====== DATA PROVIDED ======

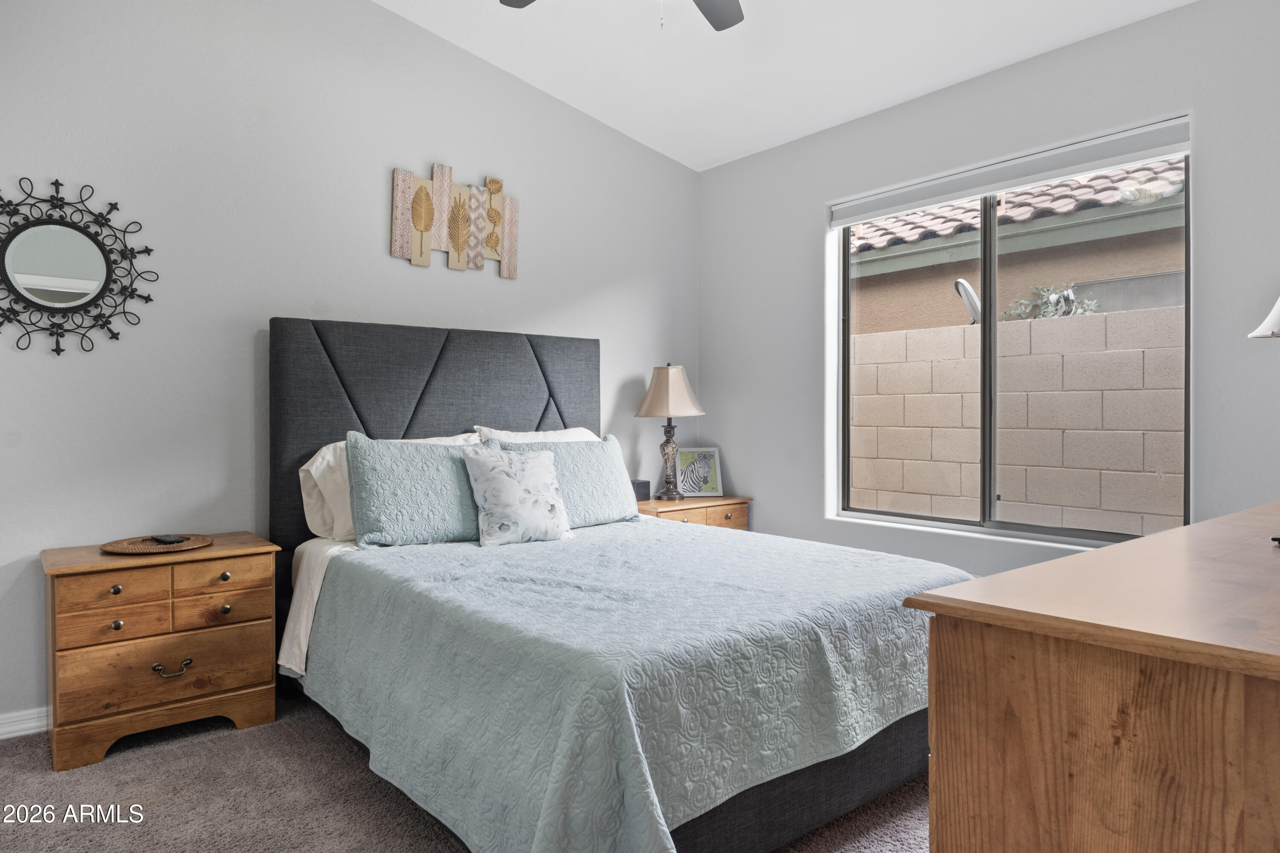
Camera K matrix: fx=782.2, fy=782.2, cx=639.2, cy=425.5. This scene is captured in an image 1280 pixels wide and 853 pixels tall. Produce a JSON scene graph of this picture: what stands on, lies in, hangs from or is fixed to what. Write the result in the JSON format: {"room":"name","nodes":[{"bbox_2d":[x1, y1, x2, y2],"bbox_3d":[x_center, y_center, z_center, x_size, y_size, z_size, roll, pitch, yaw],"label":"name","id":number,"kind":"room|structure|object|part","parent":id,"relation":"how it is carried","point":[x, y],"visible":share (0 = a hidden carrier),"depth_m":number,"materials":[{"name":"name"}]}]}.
{"room":"bedroom","nodes":[
{"label":"bedroom","id":0,"kind":"room"},
{"bbox_2d":[0,0,698,734],"bbox_3d":[-1.252,-0.563,3.493,4.312,3.270,0.155,0,1,-39],"label":"back wall","id":1,"kind":"structure","parent":0,"point":[376,230],"depth_m":3.13,"materials":[{"name":"paint"}]},
{"bbox_2d":[0,706,49,739],"bbox_3d":[-1.459,1.019,3.212,3.746,0.090,0.016,0,1,-39],"label":"baseboard","id":2,"kind":"structure","parent":1,"relation":"attached to","point":[13,727],"depth_m":2.68,"materials":[{"name":"white paint"}]},
{"bbox_2d":[0,175,157,357],"bbox_3d":[-2.054,-0.562,2.739,0.631,0.646,0.039,0,1,-39],"label":"round mirror","id":3,"kind":"object","parent":1,"relation":"attached to","point":[48,297],"visible":1,"depth_m":2.76,"materials":[{"name":"black mirror"}]},
{"bbox_2d":[389,161,518,278],"bbox_3d":[-0.853,-0.962,3.678,0.654,0.495,0.033,0,1,-39],"label":"wall art","id":4,"kind":"object","parent":1,"relation":"attached to","point":[424,227],"visible":0.99,"depth_m":3.65,"materials":[{"name":"wood"}]},
{"bbox_2d":[0,697,932,852],"bbox_3d":[0.033,1.120,1.807,4.215,0.101,4.351,0,1,-39],"label":"carpet floor","id":5,"kind":"structure","parent":0,"point":[11,757],"depth_m":2.24,"materials":[{"name":"carpet"}]},
{"bbox_2d":[40,532,282,771],"bbox_3d":[-1.676,0.760,2.756,0.676,0.642,0.450,0,1,-39],"label":"nightstand","id":6,"kind":"object","parent":5,"relation":"on","point":[254,560],"visible":0.94,"depth_m":2.58,"materials":[{"name":"brown wood"}]},
{"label":"drawer","id":7,"kind":"part","parent":6,"relation":"part of","materials":[{"name":"brown wood"}]},
{"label":"drawer","id":8,"kind":"part","parent":6,"relation":"part of","materials":[{"name":"brown wood"}]},
{"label":"knob","id":9,"kind":"part","parent":6,"relation":"part of","materials":[{"name":"metal"}]},
{"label":"knob","id":10,"kind":"part","parent":6,"relation":"part of","materials":[{"name":"silver metal"}]},
{"bbox_2d":[100,533,213,554],"bbox_3d":[-1.703,0.418,2.770,0.345,0.017,0.335,0,1,-39],"label":"woven tray","id":11,"kind":"object","parent":6,"relation":"on","point":[151,551],"visible":0.86,"depth_m":2.73,"materials":[{"name":"brown wicker"}]},
{"bbox_2d":[150,534,187,543],"bbox_3d":[-1.675,0.402,2.776,0.151,0.017,0.046,0,1,34],"label":"remote control","id":12,"kind":"object","parent":11,"relation":"on","point":[166,541],"visible":0.98,"depth_m":2.75,"materials":[{"name":"black plastic"}]},
{"bbox_3d":[-1.550,0.800,2.590,0.550,0.182,0.034,0,1,-39],"label":"drawer","id":13,"kind":"part","parent":6,"relation":"part of","materials":[{"name":"brown wood"}]},
{"bbox_3d":[-1.549,0.808,2.597,0.104,0.040,0.045,0,1,-39],"label":"pull","id":14,"kind":"part","parent":6,"relation":"part of","materials":[{"name":"metal"}]},
{"bbox_3d":[-1.423,0.526,2.661,0.291,0.102,0.033,0,1,-39],"label":"drawer","id":15,"kind":"part","parent":6,"relation":"part of","materials":[{"name":"brown wood"}]},
{"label":"drawer","id":16,"kind":"part","parent":6,"relation":"part of","materials":[{"name":"brown wood"}]},
{"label":"knob","id":17,"kind":"part","parent":6,"relation":"part of","materials":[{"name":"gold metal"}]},
{"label":"knob","id":18,"kind":"part","parent":6,"relation":"part of","materials":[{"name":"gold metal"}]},
{"bbox_2d":[268,319,968,852],"bbox_3d":[-0.205,0.340,2.781,1.772,1.455,2.270,0,1,-39],"label":"bed","id":19,"kind":"object","parent":5,"relation":"on","point":[815,814],"visible":0.79,"depth_m":2.17,"materials":[{"name":"fabric"}]},
{"bbox_3d":[-0.857,0.265,3.807,1.567,1.439,0.234,0,1,-39],"label":"headboard","id":20,"kind":"part","parent":19,"relation":"part of","materials":[{"name":"fabric"}]},
{"bbox_2d":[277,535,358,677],"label":"bed sheet","id":21,"kind":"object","parent":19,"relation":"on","point":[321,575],"visible":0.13,"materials":[{"name":"white fabric"}]},
{"bbox_2d":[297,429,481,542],"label":"white pillow","id":22,"kind":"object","parent":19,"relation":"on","point":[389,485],"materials":[{"name":"white fabric"}]},
{"bbox_2d":[471,424,597,442],"bbox_3d":[-0.427,0.204,3.683,0.713,0.409,0.320,0,1,-39],"label":"white pillow","id":23,"kind":"object","parent":19,"relation":"on","point":[549,434],"visible":0.17,"depth_m":3.65,"materials":[{"name":"white fabric"}]},
{"bbox_2d":[288,517,968,852],"bbox_3d":[-0.014,0.723,2.620,1.687,0.498,1.798,0,1,-39],"label":"quilt","id":24,"kind":"object","parent":19,"relation":"on","point":[885,560],"visible":0.83,"depth_m":1.94,"materials":[{"name":"fabric"}]},
{"bbox_2d":[344,431,485,549],"bbox_3d":[-0.797,0.244,3.076,0.685,0.408,0.264,0,1,-39],"label":"blue pillow","id":25,"kind":"object","parent":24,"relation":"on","point":[442,536],"visible":0.9,"depth_m":2.92,"materials":[{"name":"fabric"}]},
{"bbox_2d":[462,446,571,546],"bbox_3d":[-0.487,0.275,3.096,0.429,0.371,0.230,0,1,-39],"label":"floral pillow","id":26,"kind":"object","parent":24,"relation":"on","point":[504,484],"visible":0.99,"depth_m":3.02,"materials":[{"name":"white fabric"}]},
{"bbox_2d":[489,434,639,527],"bbox_3d":[-0.331,0.250,3.439,0.730,0.386,0.259,0,1,-39],"label":"blue pillow","id":27,"kind":"object","parent":24,"relation":"on","point":[612,493],"visible":0.69,"depth_m":3.42,"materials":[{"name":"fabric"}]},
{"bbox_2d":[636,494,752,530],"bbox_3d":[0.211,0.720,4.280,0.711,0.639,0.464,0,1,-39],"label":"nightstand","id":28,"kind":"object","parent":5,"relation":"on","point":[690,501],"visible":0.22,"depth_m":4.14,"materials":[{"name":"brown wood"}]},
{"bbox_2d":[631,479,651,501],"bbox_3d":[-0.015,0.346,4.203,0.113,0.101,0.090,0,1,-39],"label":"small box","id":29,"kind":"object","parent":28,"relation":"on","point":[642,484],"visible":0.59,"depth_m":4.17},
{"bbox_2d":[632,363,707,500],"bbox_3d":[0.167,0.024,4.306,0.388,0.746,0.388,0,1,-39],"label":"table lamp","id":30,"kind":"object","parent":28,"relation":"on","point":[662,382],"visible":0.99,"depth_m":4.23,"materials":[{"name":"beige fabric"}]},
{"bbox_3d":[0.159,0.189,4.389,0.154,0.407,0.155,1,1,30],"label":"lamp base","id":31,"kind":"part","parent":30,"relation":"part of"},
{"bbox_3d":[0.164,-0.184,4.375,0.434,0.294,0.427,0,1,-39],"label":"lampshade","id":32,"kind":"part","parent":30,"relation":"part of","materials":[{"name":"beige fabric"}]},
{"bbox_2d":[673,446,723,496],"bbox_3d":[0.325,0.264,4.461,0.277,0.285,0.085,0,1,-6],"label":"picture frame","id":33,"kind":"object","parent":28,"relation":"on","point":[687,456],"visible":0.99,"depth_m":4.44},
{"bbox_2d":[902,499,1279,852],"bbox_3d":[1.212,0.653,1.393,1.728,0.843,0.568,0,1,-39],"label":"dresser","id":34,"kind":"object","parent":5,"relation":"on","point":[1148,839],"visible":1,"depth_m":0.98,"materials":[{"name":"brown wood"}]},
{"bbox_2d":[1246,295,1279,339],"bbox_3d":[1.555,-0.111,1.729,0.351,0.803,0.337,0,1,19],"label":"lamp shade","id":35,"kind":"object","parent":34,"relation":"on","point":[1261,329],"visible":1,"depth_m":1.78,"materials":[{"name":"white fabric"}]},
{"bbox_2d":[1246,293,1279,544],"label":"table lamp","id":36,"kind":"object","parent":34,"relation":"on","point":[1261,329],"visible":1,"depth_m":1.52,"materials":[{"name":"metal"}]},
{"bbox_2d":[375,0,1197,170],"bbox_3d":[0.133,-1.761,1.855,4.137,0.148,4.172,0,1,-39],"label":"ceiling","id":37,"kind":"structure","parent":0,"point":[567,98],"depth_m":3.49,"materials":[{"name":"white paint"}]},
{"bbox_2d":[498,0,747,31],"bbox_3d":[0.034,-1.482,2.162,1.256,0.647,1.261,0,1,-39],"label":"ceiling fan","id":38,"kind":"object","parent":37,"relation":"hanging from","point":[737,21],"visible":0.98,"depth_m":2.68,"materials":[{"name":"metal"}]},
{"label":"fan blade","id":39,"kind":"part","parent":38,"relation":"part of","materials":[{"name":"wood"}]},
{"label":"fan blade","id":40,"kind":"part","parent":38,"relation":"part of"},
{"bbox_2d":[695,0,1279,580],"bbox_3d":[1.628,-0.237,3.240,0.152,2.620,3.817,0,1,-39],"label":"right wall","id":41,"kind":"structure","parent":0,"point":[712,173],"depth_m":3.29,"materials":[{"name":"paint"}]},
{"bbox_2d":[833,123,1189,547],"bbox_3d":[1.524,-0.310,3.410,0.089,1.525,1.539,0,1,-39],"label":"window","id":42,"kind":"structure","parent":41,"relation":"in","point":[842,404],"depth_m":3.41,"materials":[{"name":"clear glass"}]},
{"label":"mullion","id":43,"kind":"part","parent":42,"relation":"part of","materials":[{"name":"grey metal"}]},
{"bbox_2d":[830,114,1192,226],"bbox_3d":[1.476,-1.050,3.375,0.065,0.114,1.532,0,1,-39],"label":"roller blind","id":44,"kind":"object","parent":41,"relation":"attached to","point":[1125,158],"visible":0.98,"depth_m":3.21,"materials":[{"name":"white"}]},
{"label":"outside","id":45,"kind":"structure","parent":0,"visible":0},
{"label":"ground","id":46,"kind":"structure","parent":45,"visible":0},
{"bbox_2d":[852,303,1181,534],"bbox_3d":[2.643,0.253,5.015,0.234,1.782,12.072,0,1,-39],"label":"block wall","id":47,"kind":"structure","parent":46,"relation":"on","point":[1181,309],"depth_m":4.97,"materials":[{"name":"beige concrete"}]},
{"bbox_2d":[852,157,1187,335],"label":"neighboring house","id":48,"kind":"structure","parent":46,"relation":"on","point":[1078,279],"depth_m":7.06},
{"bbox_2d":[953,278,983,323],"bbox_3d":[2.958,-1.043,6.870,0.357,0.460,0.335,0,1,-39],"label":"satellite dish","id":49,"kind":"object","parent":48,"relation":"attached to","point":[965,287],"visible":0.55,"depth_m":6.80,"materials":[{"name":"white metal"}]},
{"bbox_2d":[1000,283,1096,319],"bbox_3d":[3.474,-0.474,6.628,0.753,1.518,0.873,0,1,-39],"label":"plant","id":50,"kind":"object","parent":46,"relation":"on","point":[1093,304],"visible":0.28,"depth_m":6.57,"materials":[{"name":"green plant"}]}
]}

======

- WHAT YOU WILL DO -
Read through the entries above, and wherever a line holds the string "nodes", copy it.

- WRITTEN ANSWER -
Camera K matrix: fx=782.2, fy=782.2, cx=639.2, cy=425.5. This scene is captured in an image 1280 pixels wide and 853 pixels tall. Produce a JSON scene graph of this picture: what stands on, lies in, hangs from or is fixed to what. Write the result in the JSON format: {"room":"name","nodes":[{"bbox_2d":[x1, y1, x2, y2],"bbox_3d":[x_center, y_center, z_center, x_size, y_size, z_size, roll, pitch, yaw],"label":"name","id":number,"kind":"room|structure|object|part","parent":id,"relation":"how it is carried","point":[x, y],"visible":share (0 = a hidden carrier),"depth_m":number,"materials":[{"name":"name"}]}]}.
{"room":"bedroom","nodes":[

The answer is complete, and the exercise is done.